On November 4th, Assicurazioni Generali communicated, pursuant to Article 41, paragraph 6, of the Issuers’ Regulations, the final results of the PTO: during the enrolment period, 138,842,677 Shares were offered, equal to approximately 79.660% of the Shares subject to the Offer and 60.803% of Cattolica’s share capital.

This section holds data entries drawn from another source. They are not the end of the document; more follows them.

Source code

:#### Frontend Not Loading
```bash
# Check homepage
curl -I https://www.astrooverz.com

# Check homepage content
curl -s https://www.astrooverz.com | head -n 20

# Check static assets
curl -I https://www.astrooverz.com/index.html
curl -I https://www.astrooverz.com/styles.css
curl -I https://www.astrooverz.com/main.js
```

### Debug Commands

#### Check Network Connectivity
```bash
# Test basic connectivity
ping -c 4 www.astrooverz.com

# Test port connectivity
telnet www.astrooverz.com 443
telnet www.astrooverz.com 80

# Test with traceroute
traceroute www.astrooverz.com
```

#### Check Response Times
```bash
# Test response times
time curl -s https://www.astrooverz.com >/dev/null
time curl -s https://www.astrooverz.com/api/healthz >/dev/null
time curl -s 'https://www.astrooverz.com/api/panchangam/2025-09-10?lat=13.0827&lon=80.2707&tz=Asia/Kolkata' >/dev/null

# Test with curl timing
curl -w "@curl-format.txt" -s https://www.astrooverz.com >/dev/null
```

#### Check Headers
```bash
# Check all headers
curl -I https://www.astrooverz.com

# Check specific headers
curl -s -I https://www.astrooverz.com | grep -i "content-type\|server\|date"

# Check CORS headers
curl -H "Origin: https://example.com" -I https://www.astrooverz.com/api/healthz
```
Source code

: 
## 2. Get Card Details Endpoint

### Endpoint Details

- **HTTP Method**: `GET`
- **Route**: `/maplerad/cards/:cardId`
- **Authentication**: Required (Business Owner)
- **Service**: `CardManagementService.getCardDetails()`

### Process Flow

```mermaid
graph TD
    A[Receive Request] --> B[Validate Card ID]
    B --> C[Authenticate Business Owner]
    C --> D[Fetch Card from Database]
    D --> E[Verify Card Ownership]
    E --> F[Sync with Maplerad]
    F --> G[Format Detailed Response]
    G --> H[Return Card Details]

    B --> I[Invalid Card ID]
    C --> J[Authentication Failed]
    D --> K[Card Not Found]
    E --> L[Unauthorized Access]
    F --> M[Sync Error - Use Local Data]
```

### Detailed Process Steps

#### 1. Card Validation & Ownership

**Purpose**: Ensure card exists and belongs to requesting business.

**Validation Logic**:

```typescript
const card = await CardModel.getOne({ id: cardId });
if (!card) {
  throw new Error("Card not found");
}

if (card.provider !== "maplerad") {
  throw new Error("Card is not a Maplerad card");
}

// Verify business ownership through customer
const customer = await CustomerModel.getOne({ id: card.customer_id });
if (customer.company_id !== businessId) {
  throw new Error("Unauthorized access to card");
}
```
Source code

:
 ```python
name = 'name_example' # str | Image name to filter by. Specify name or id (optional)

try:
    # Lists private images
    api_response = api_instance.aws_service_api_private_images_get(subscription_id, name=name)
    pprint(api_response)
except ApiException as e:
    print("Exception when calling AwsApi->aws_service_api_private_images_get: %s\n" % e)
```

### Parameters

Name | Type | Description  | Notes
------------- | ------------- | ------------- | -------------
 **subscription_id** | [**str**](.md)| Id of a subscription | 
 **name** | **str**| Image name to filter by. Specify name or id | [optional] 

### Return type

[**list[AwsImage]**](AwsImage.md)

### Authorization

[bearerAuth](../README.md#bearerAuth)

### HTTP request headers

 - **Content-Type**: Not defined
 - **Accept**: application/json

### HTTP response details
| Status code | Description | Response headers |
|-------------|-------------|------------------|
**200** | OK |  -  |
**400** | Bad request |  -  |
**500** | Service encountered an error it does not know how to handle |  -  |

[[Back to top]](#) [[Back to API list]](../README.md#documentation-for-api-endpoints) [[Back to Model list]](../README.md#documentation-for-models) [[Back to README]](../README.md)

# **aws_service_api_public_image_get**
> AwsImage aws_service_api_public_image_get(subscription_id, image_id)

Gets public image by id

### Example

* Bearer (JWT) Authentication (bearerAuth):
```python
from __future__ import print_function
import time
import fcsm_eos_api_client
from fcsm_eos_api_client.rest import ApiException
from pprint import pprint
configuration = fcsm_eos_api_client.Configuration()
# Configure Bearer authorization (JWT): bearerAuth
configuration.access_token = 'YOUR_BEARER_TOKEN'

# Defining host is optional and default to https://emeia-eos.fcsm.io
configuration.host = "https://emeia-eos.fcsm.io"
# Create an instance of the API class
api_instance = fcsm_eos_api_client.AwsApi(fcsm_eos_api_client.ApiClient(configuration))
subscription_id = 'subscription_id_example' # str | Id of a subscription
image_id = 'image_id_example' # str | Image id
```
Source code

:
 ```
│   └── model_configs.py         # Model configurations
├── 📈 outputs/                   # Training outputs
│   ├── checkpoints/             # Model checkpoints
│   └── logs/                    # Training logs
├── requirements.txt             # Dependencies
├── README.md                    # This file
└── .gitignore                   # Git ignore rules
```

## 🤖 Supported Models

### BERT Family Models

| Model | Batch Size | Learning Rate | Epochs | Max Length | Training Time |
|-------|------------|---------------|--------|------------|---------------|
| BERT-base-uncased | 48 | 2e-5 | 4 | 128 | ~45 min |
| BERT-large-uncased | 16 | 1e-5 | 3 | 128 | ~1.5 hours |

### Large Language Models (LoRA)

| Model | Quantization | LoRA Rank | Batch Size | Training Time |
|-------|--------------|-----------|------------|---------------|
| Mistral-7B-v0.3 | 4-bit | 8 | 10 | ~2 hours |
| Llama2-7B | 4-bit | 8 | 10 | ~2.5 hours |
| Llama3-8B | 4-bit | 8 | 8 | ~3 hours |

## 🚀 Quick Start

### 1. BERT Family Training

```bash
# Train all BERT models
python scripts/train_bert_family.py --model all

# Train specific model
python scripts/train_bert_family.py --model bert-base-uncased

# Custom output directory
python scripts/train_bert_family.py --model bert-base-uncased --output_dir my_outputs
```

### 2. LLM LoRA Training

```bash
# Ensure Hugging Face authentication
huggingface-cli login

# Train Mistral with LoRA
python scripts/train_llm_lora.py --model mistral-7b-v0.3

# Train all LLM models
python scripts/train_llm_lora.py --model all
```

Therefore, taking into account the 138,842,677 Shares offered and the 54,054,054 Shares already held by Generali, as a result of the settlement of the Offer, Generali came to hold a total of 192,896,731 Shares, equal to 84.475% of Cattolica’s share capital.

Consequently, Cattolica formalised, at the Companies’ Register, the subjection of the Company to the management and coordination of Assicurazioni Generali S.p.A..


Cattolica’s Board of Directors, which met on December 3rd, 2021, having acknowledged the positive outcome of the PTO launched by Assicurazioni Generali and the simultaneous increase of the value of almost all the own shares previously held by Cattolica, with a consequent further improvement in Cattolica’s solvency margins, resolved to submit to IVASS for assessment the fact that it is no longer necessary to proceed with the execution of the second tranche of the increase in share capital under option of € 200 million.

On December 23rd, Cattolica’s Ordinary Shareholders’ Meeting, on the basis of the aforementioned opinion and recommendation formulated by the Management Control Committee, resolved the consensual early termination of the appointment of PricewaterhouseCoopers S.p.A. as independent auditors and the simultaneous appointment for the 2021-2029 nine-year period of the independent auditors BDO Italia S.p.A.. Similar resolutions were taken by the subsidiaries by the end of 2021.

On December 27th, the French group Inter Mutuelles Assistance formalised the exercise of its purchase option on 35% of the share capital of IMA Italia Assistance S.p.A. and a 10% of the capital of Ima Servizi S.c.a.r.l.. This option, provided for by the agreements signed in 2018 for the possibility of change of control of Cattolica, was exercised following the completion of the Generali PTO.